Wednesday, June 27, 2012

The TV show

I can appreciate passion. If anything, I think people are not passionate enough about the things in their life. After all, only the things you’re truly excited about are really worth doing. It doesn’t always have to be about the big goals like changing the world and saving the planet as noble as those causes are. Sometimes it’s OK to set your sights on something smaller, like… saving your favorite TV show. Have you heard about Randy Bragdon? He’s a man living in California, who one day decided he wasn’t happy with what he was seeing or rather not seeing on TV and vowed to do something about it. He wanted to support the cast and crew of the recently canceled dramedy '''GCB”. What’s remarkable is how he went about it. He created a continuously expanding community of tens of thousands of people signing his petition and getting the word out everyday. He seems to be working tirelessly 24/7 trying to engage everyone from celebrities, news media to your average folks like us. I like it because it’s different and cute. And  takes a lot of commitment. On some levels it seems to be working- it’s resonating with some high profile people. He created one of the biggest TV related movements in history and that is quite impressive. But I also see a lot of people reacting with a large dose of negativity. How is this newsworthy? They ask. There are so many bigger causes they say. As someone who has been involved with those ‘bigger causes’ let me tell you. One does not exclude the other. You can still be excited about a TV show and numbers don’t lie- millions are. It’s a huge industry. Somebody must be watching. Then why not voice your opinion about how you want to be entertained? For a number of years I was involved with The Jordan Klausner Foundation that worked with children with Cerebral Palsy. Now I’m working to establish a new nonprofit that will educate people on disability law and put together a traveling presentation. And let me tell you- it’s very difficult to get people to get excited about anything. If anything this might be an impulse to seek other causes. Besides my experience tells me that the critics don’t necessarily join any of those big causes either. They just need something to complain about. It’s not as if online publications have space limits to how much they can publish anyway.

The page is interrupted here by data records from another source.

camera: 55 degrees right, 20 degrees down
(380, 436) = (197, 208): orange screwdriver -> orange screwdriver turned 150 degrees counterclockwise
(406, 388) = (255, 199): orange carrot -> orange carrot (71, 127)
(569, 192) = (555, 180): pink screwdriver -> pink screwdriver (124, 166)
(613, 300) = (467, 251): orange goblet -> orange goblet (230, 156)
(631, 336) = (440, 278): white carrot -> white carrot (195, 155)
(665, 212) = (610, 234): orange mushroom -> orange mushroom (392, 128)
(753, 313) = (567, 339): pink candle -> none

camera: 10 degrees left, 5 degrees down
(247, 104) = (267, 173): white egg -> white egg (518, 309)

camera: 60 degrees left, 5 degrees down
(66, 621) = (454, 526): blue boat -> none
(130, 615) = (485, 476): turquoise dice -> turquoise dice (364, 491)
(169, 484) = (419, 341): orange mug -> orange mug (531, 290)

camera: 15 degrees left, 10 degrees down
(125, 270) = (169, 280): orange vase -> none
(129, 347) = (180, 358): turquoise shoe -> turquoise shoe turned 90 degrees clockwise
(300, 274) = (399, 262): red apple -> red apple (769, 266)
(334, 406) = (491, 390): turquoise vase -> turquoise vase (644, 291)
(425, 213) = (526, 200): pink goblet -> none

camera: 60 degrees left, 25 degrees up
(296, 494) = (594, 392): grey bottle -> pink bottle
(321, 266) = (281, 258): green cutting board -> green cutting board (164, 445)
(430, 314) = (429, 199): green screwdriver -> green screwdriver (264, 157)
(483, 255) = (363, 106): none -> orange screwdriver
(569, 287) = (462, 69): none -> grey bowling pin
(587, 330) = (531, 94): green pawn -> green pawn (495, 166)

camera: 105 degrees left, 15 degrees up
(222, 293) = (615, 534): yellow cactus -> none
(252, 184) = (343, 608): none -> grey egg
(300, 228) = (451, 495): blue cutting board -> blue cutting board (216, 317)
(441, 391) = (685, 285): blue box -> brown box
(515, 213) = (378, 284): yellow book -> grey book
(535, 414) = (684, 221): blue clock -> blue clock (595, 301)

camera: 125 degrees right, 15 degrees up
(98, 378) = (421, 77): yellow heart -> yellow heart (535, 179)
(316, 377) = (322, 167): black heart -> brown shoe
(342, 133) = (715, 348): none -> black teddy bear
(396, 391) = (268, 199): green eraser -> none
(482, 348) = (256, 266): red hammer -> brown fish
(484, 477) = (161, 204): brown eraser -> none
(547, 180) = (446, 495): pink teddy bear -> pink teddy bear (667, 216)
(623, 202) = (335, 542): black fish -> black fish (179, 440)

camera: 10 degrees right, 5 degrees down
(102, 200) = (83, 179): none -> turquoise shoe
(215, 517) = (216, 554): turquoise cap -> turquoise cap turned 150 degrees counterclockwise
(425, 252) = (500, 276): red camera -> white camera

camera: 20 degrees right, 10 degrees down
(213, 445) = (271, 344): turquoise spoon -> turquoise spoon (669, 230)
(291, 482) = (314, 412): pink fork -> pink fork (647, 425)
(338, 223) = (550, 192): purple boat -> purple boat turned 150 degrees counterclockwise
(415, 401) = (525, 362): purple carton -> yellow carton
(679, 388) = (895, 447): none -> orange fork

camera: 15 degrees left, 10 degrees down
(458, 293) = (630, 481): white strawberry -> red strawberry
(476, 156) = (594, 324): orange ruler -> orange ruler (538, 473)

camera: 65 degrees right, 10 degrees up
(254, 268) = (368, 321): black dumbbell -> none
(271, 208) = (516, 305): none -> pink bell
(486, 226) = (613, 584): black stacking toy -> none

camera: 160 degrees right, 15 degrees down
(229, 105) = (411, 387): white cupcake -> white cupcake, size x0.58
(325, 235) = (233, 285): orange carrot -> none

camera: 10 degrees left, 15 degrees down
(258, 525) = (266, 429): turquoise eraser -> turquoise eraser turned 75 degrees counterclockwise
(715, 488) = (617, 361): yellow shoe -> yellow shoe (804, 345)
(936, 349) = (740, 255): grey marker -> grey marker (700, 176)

Yes, GCB is flawed. But it’s a work in progress. It has a wonderful cast and great potential. As someone who is born and raised Catholic I  can tell you there was nothing offensive about this show, but then unlike some people I don’t intentionally look for things to offend me. The biggest issue is that it tries a bit too hard. It also tries too hard not to offend anybody. The title, not quite edgy, and not entirely well received either unnecessarily added to the controversy, while the show is more like something you find on ABC family or on early Disney during ‘Good morning Miss Bliss’ era. But then, many TV hits were not runaway successes in the first season. Dynasty, Beverly Hills, 90210, Melrose Place, Seinfeld were all given second seasons on a leap of faith. Bragdon does a better job at marketing this show than ABC ever did

But I refuse to say that this is a trivial matter. We have a choice in saying what kind of entertainment we are willing to embrace. A lot of things people watch influences our culture greatly. There is so little creative, intelligent writing on network TV. There are so few things that convey positivity and humor. How will we ever ever dig ourselves from underneath the pile of reality tv, procedurals, medical shock dramas and the stars dancing, skating or cooking that are polluting the airways if we let this one go?